Yangın anında yaşadığı korku ve çaresizlikle ilgili olarak Altın, şu anları aktardı:
“Eşim Kübra, 'Hilmi, kalk yangın var, bize yetiş!' dediğinde, gözümü açtım ve eşimle kızım odadan koşarak çıktı. Ben de hızlıca giyinip odadan çıktım, ancak yoğun dumanla karşılaştım. Merdivenlere yöneldim, ama hiçbirini bulamadım. Eşimin ve kızımın erken davranışı, kurtulmalarına yardımcı oldu. Ben de çareyi arkadaşlarımın odasında buldum, ama bu sırada dumanlar her geçen dakika daha da yoğunlaşarak sıfır görüşe sebep oldu."

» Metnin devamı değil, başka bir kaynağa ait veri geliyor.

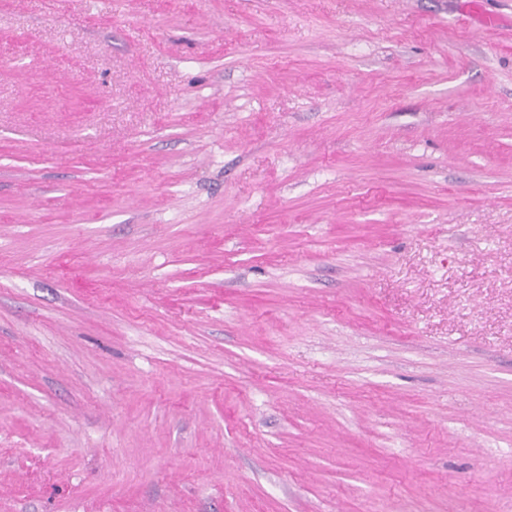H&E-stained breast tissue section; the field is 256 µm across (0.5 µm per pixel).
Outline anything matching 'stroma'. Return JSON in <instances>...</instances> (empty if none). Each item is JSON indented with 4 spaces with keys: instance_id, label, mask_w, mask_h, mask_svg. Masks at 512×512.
<instances>
[{
    "instance_id": "stroma-1",
    "label": "stroma",
    "mask_w": 512,
    "mask_h": 512,
    "mask_svg": "<svg viewBox=\"0 0 512 512\" xmlns=\"http://www.w3.org/2000/svg\"><path fill=\"white\" fill-rule=\"evenodd\" d=\"M0 512H512V0H0Z\"/></svg>"
}]
</instances>
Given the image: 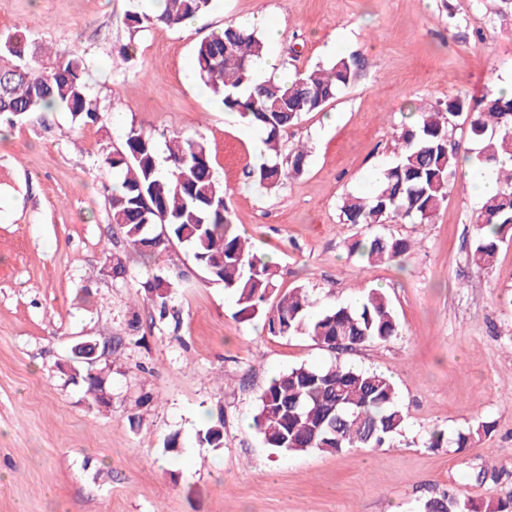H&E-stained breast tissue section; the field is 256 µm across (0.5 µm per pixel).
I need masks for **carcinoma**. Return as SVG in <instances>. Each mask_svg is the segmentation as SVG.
Instances as JSON below:
<instances>
[{
	"label": "carcinoma",
	"mask_w": 512,
	"mask_h": 512,
	"mask_svg": "<svg viewBox=\"0 0 512 512\" xmlns=\"http://www.w3.org/2000/svg\"><path fill=\"white\" fill-rule=\"evenodd\" d=\"M125 19L133 32L154 26L176 29L209 10L212 0H164L161 13L140 9L128 0ZM267 55L264 36L255 28L227 24L194 47L196 72L224 109L264 132V153L246 174V185L268 191L304 170L308 151L297 146L282 155L281 139L303 115L321 111L348 87L360 69L354 56H340L327 66L292 80L259 79ZM30 39L18 29L0 36V117L13 126L34 113L62 109L75 119L94 121L100 107L85 82L88 59L77 53L55 58L49 67L32 64ZM467 112L469 130L481 148L479 171L495 177L496 192L485 198L477 217L469 261L490 265L502 244L512 240V97L499 92L470 103L460 97L445 106L414 107L398 133L396 159L368 195L347 194L340 204L346 224L369 228L398 222L428 223L448 198L458 169L459 150L449 139L454 118ZM165 165L158 162L153 138L130 128L123 142L103 152L105 165L121 175L108 194L112 223L147 263L177 240L188 246L196 264L212 282L236 299L235 317L263 319L278 336H308L335 353L329 365L291 367L273 377L260 394L254 426L265 447L276 452L318 450L339 453L347 448H392L403 436L407 415L392 378L355 367L341 356L361 346L389 341L399 323L386 294L369 289L354 305L315 310L302 286L266 305L278 291V263L253 249L238 233L227 206V189L215 174L202 138L172 133L165 140ZM165 223L161 238L154 225ZM411 243L392 235L370 234L353 240L348 252L367 263L389 262L410 251ZM174 283L166 272L151 269L142 283L146 299L159 319L171 316ZM72 379L80 380L91 404H101L96 367L76 360ZM223 414L211 413L200 442L223 445ZM484 422L448 438L430 432L428 448L448 444L468 448L490 434ZM423 512H512V495L474 503L444 490L424 503Z\"/></svg>",
	"instance_id": "1"
}]
</instances>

Otelin 8. katında başlayan korkunç yangın, birçok kişinin hayatını kaybetmesine sebep oldu. Altın, kurtulmak için çarşaflarla sarkarak son anda kendini 5. katın sundurmasına bırakmayı başardı. Ancak, eşini ve kızını kaybettiği o anları gözyaşları içinde anlatan Altın, "Birçok kişiyle aynı odada kalıyorduk ve herkes çocukları, kadınları önce indirip en son erkekleri indirdi. Ancak, yatağımızı atarak, çarşaflarla onları aşağıya indirdiğimizde, benim çarşafım koptu ve sadece bir parça kaldı. Yataklardan biri üzerine düştü. Ama eşimi ve kızımı bulmak için her yeri aradım" dedi.

Altın, yangının ardından hayatını kaybeden Atakan Yalçın ve kızı Derin Yalçın’ın da bulunduğu otel odasında canla başla mücadele eden herkese teşekkürlerini sundu. Fakat, yaşanan facianın bir talihsizlik olmadığını ve bir "katliam" olduğunu vurguladı:
“Bize o otelde, göz göre göre ölümlerden ölüm beğen denildi. Allah bana bir can verdi ve bu canla birlikte eşimin ve kızımın can borcunu bana yükledi. Sorumluların hak ettiği cezayı alması için var gücümle savaşacağım.”
Hilmi Altın, devletin ve adaletin bu konuda en ufak bir hata yapan herkese ceza vereceğine olan inancını belirterek, "Bu acıyı yaşayan herkese sabırlar diliyorum. Yaşatanlar ise hak ettikleri cezayı alacak. Kimse bir daha sıralı ölüm kelimesinin anlamını yaşamak zorunda kalmasın" şeklinde konuştu.